I don't think its benefits out weight its flaws.
The watering system seems to breath too well and fluids would actually get out.
So the batteries would away's be wet.
That starts the corrosion and in 1 week, I would have a lot.
Now with that watering system off, no more corrosion.
Plus another benefit of not having it on the batteries, you know which batteries use more water than the others.
So far I have two batteries that use more water than others.
So that is unexpected information that is handy.
So my suggestion from my experience is, I would not suggest the battery watering system for a car; a PV system sure but not for a car.
**** UPDATE ****
It has just been shy of 2 months and the batteries still look clean.
I haven't cleaned them yet and they still look clean.
It is amazing, so I definitely don't suggest the watering system for an EV.

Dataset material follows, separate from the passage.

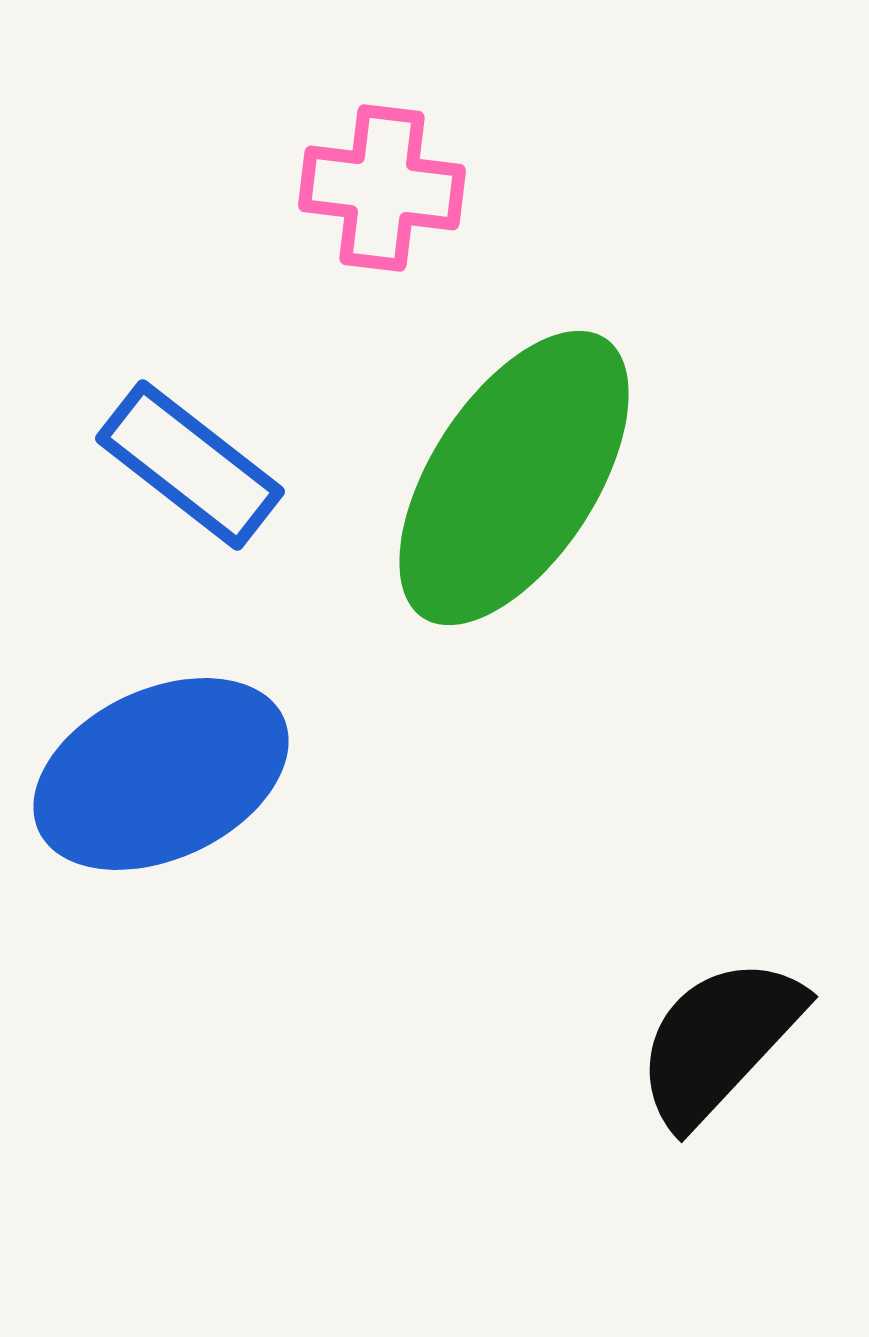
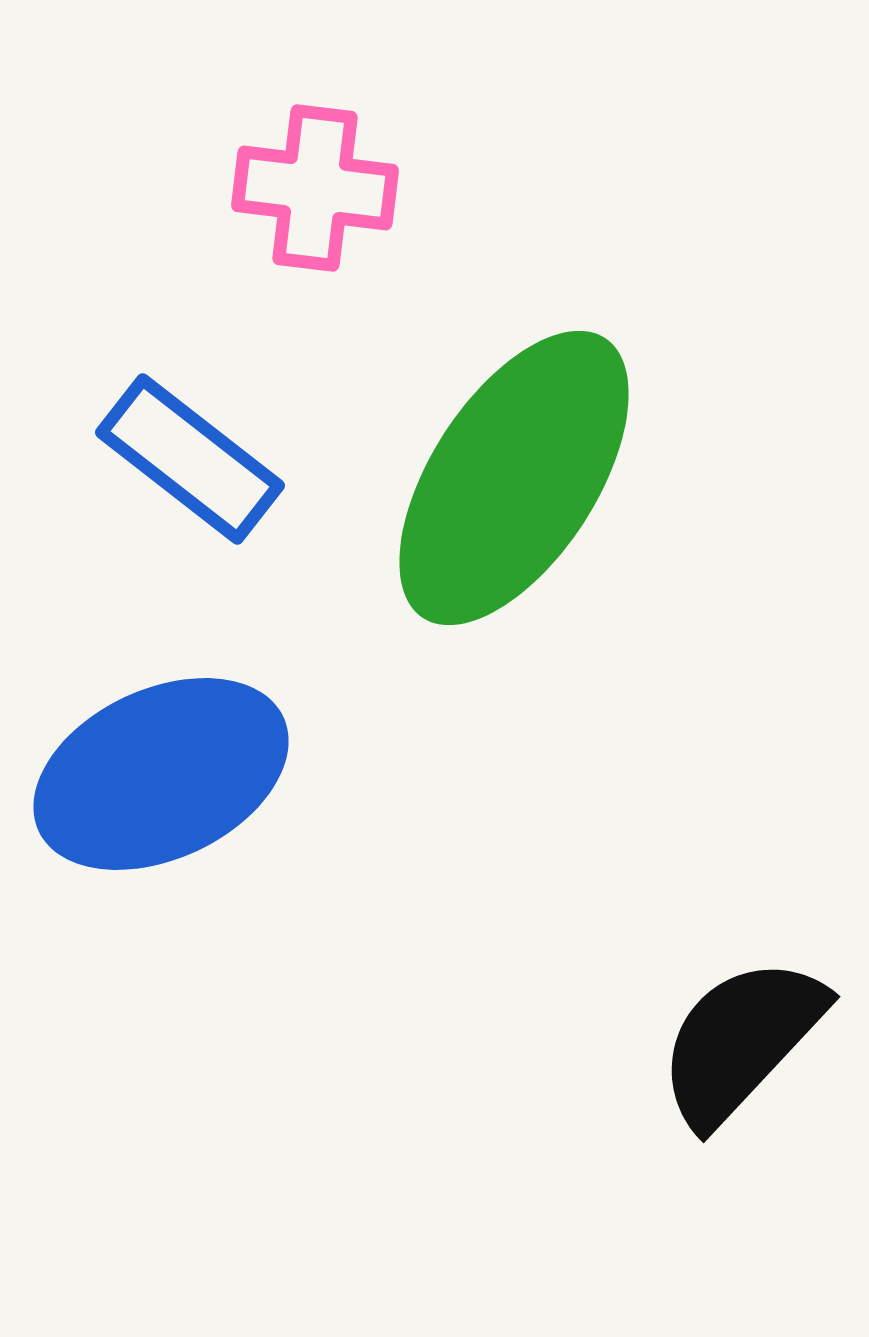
pink cross: moved 67 px left
blue rectangle: moved 6 px up
black semicircle: moved 22 px right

Well at least this version of a battery watering system.
LED Brake, Signal and Dome lights
Adding LED lights in place of the factory bulbs helped the 12 volt system a lot. I did not get a measurement of the drop in amperage but I know it is a lot.
By removing the load off of the 12 volt system, the need for a DC-DC converter isn't needed any more and it makes the car more efficient.
Even though typical driving I do every day is only 45 MPH, I would like to try making a
belly pan for the car and increase its aerodynamics. At around 45 MPH is when the big
difference can be seen with a belly pan, but it has to help over all at every speed.
Another reason to do this, if you only do 45 MPH, but you have a head wind of 20 MPH,
that's the same as me going 65 MPH with no wind. So just because I don't drive those
speeds doesn't mean the car isn't feeling those effects.
Full Belly Pan under the Car
Another improvement is the use of some turbulators. To help the aerodynamics over the
car. These are easier to put on the car than a belly pan so these might get done first.